Cukes are easy to grow, but do have
two big problems: poor pollination and the cucumber beetle. Most cucumber
varieties have separate male and female flowers. They need bees or you to
pollinate them to get fruits. If the bees aren’t flying due to hot weather,
clouds, or just few of them around, you won’t get proper pollination.

The
solution is to grow varieties that don’t require pollination such as ‘Diva’ or
to play cupid. Here’s how. In the morning take a cotton swab and swish it
inside a male flower (the ones with straight stems behind the blossom). Then go
to a female flower (the ones with a small cucumber behind the blossom) and
swish it there.
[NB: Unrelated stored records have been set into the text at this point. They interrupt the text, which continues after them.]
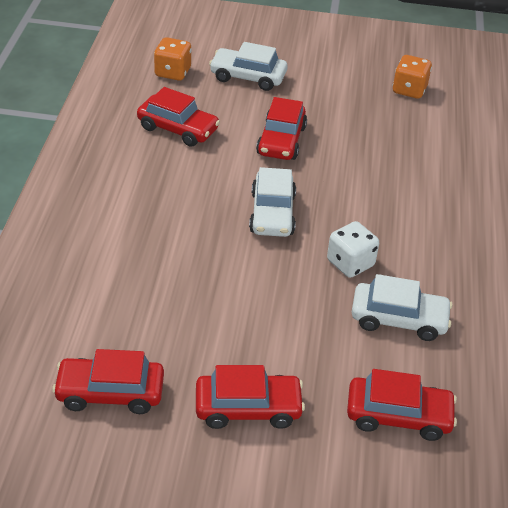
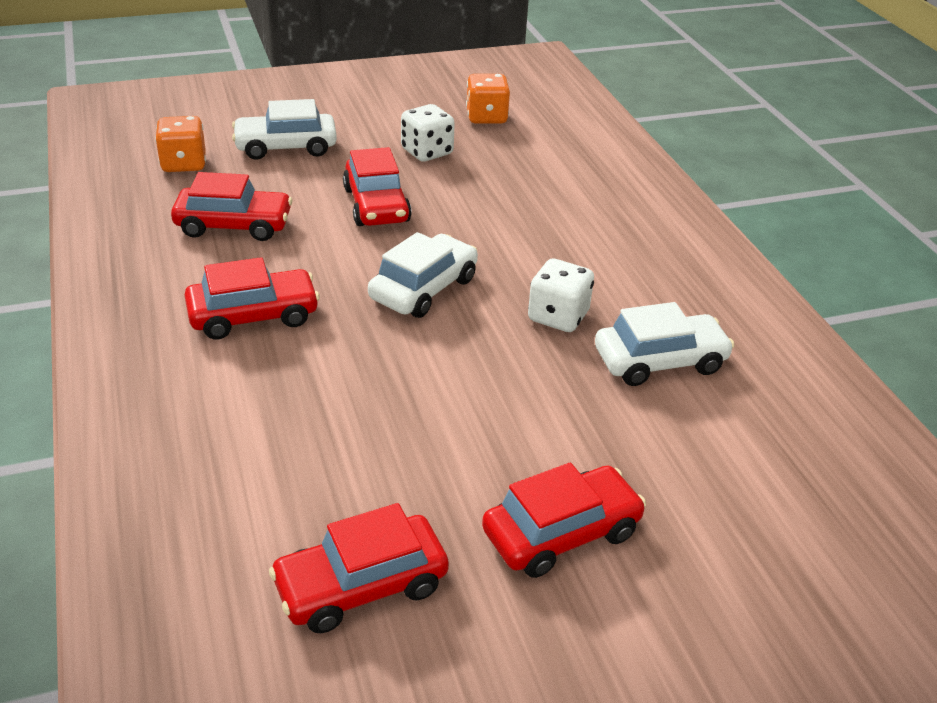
camera: 25 degrees left, 5 degrees down
white car [249,167,296,237] -> white car turned 120 degrees counterclockwise [368,232,478,318]
red car [347,369,457,441] -> red car moved to [184,257,320,339]
none -> white dice [401,104,455,162]

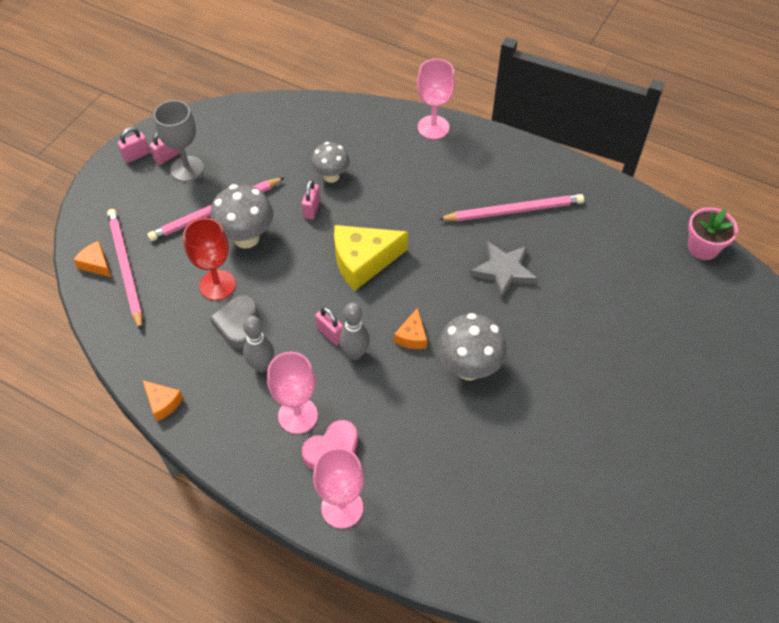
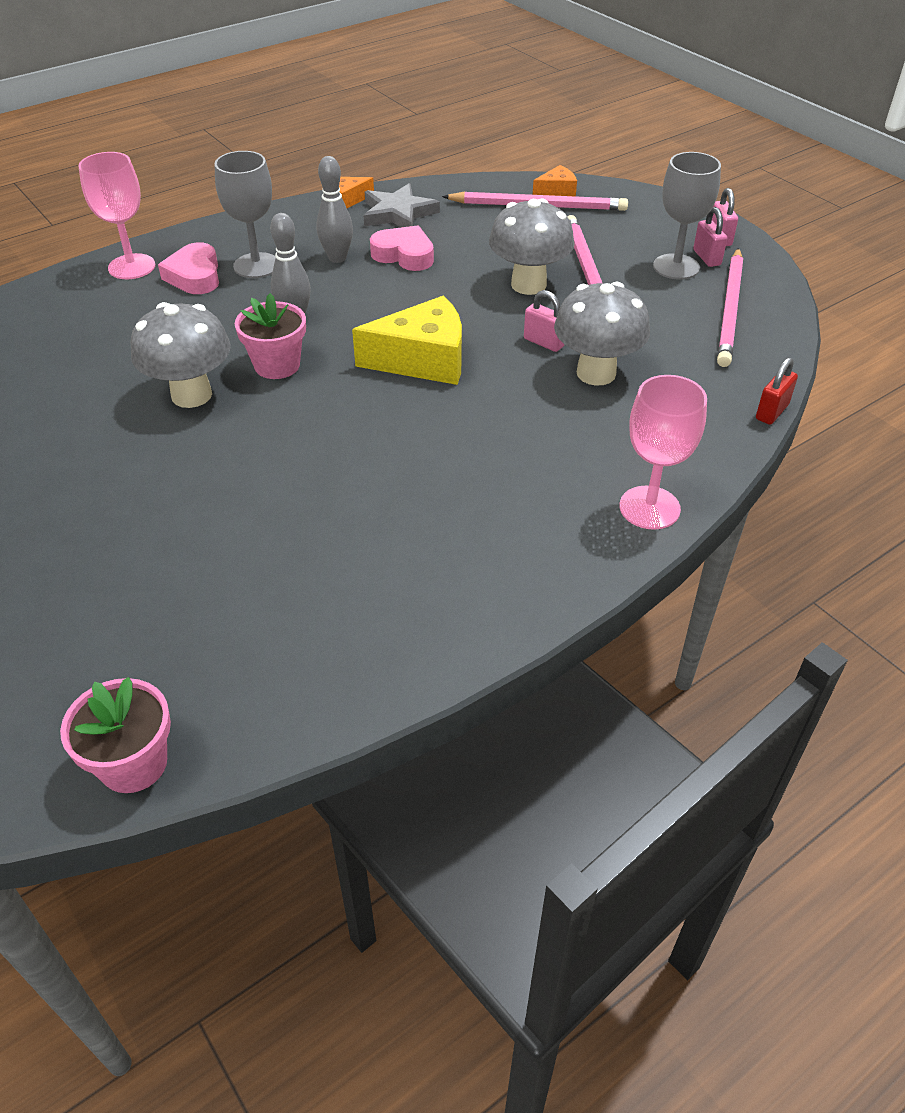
camera: 115 degrees right, 10 degrees down
red goblet [183,218,236,300] -> none
grey heart [210,295,258,349] -> pink heart [370,226,434,271]
pink goblet [267,352,318,434] -> grey goblet [214,151,276,278]
grey mushroom [311,142,350,183] -> grey mushroom [554,281,650,386], size x1.53
pink padlock [315,307,344,345] -> none
yellow cheese [334,225,408,291] -> yellow cheese turned 75 degrees clockwise [352,296,462,385]
orange cheese [394,308,427,349] -> pink flower pot [235,293,306,379]
pink pencil [439,194,584,221] -> pink pencil moved to [717,248,743,367]
grey star [470,241,538,299] -> grey star moved to [363,183,440,227]
none -> red padlock [756,358,798,425]

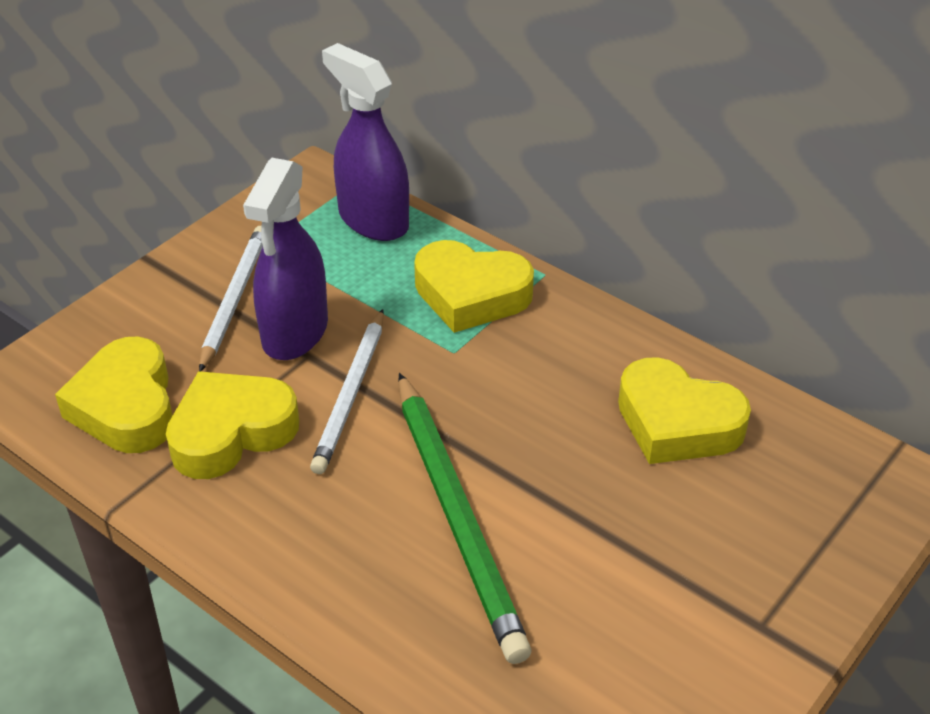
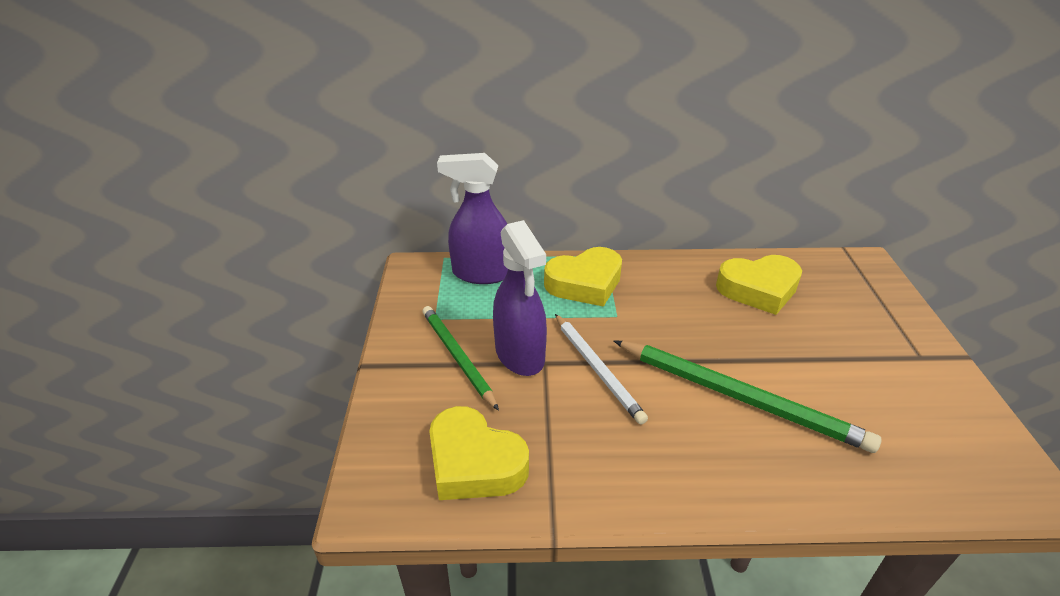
camera: 40 degrees left, 5 degrees down
yellow heart [166,371,299,479] -> none
white pencil [199,226,263,372] -> green pencil [422,306,499,411]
Viola- pollination!

Cucumber beetles not only cause
damage to the leaves, flowers, and fruits, they spread bacterial wilt disease
which causes the plant to wilt and die prematurely. Control the beetles with
sprays of spinosad or pyrethrum.

Now for this week’s tip, want to
get the best flavor from your tomatoes? Perhaps add a little sea salt to the
soil. 
Check out the research from Rutgers University at the Vermont Garden Journal at VPR dot net.

Next week on the Vermont Garden
Journal, I’ll be talking about hydrangeas! 
For now, I’ll be seeing you in the garden!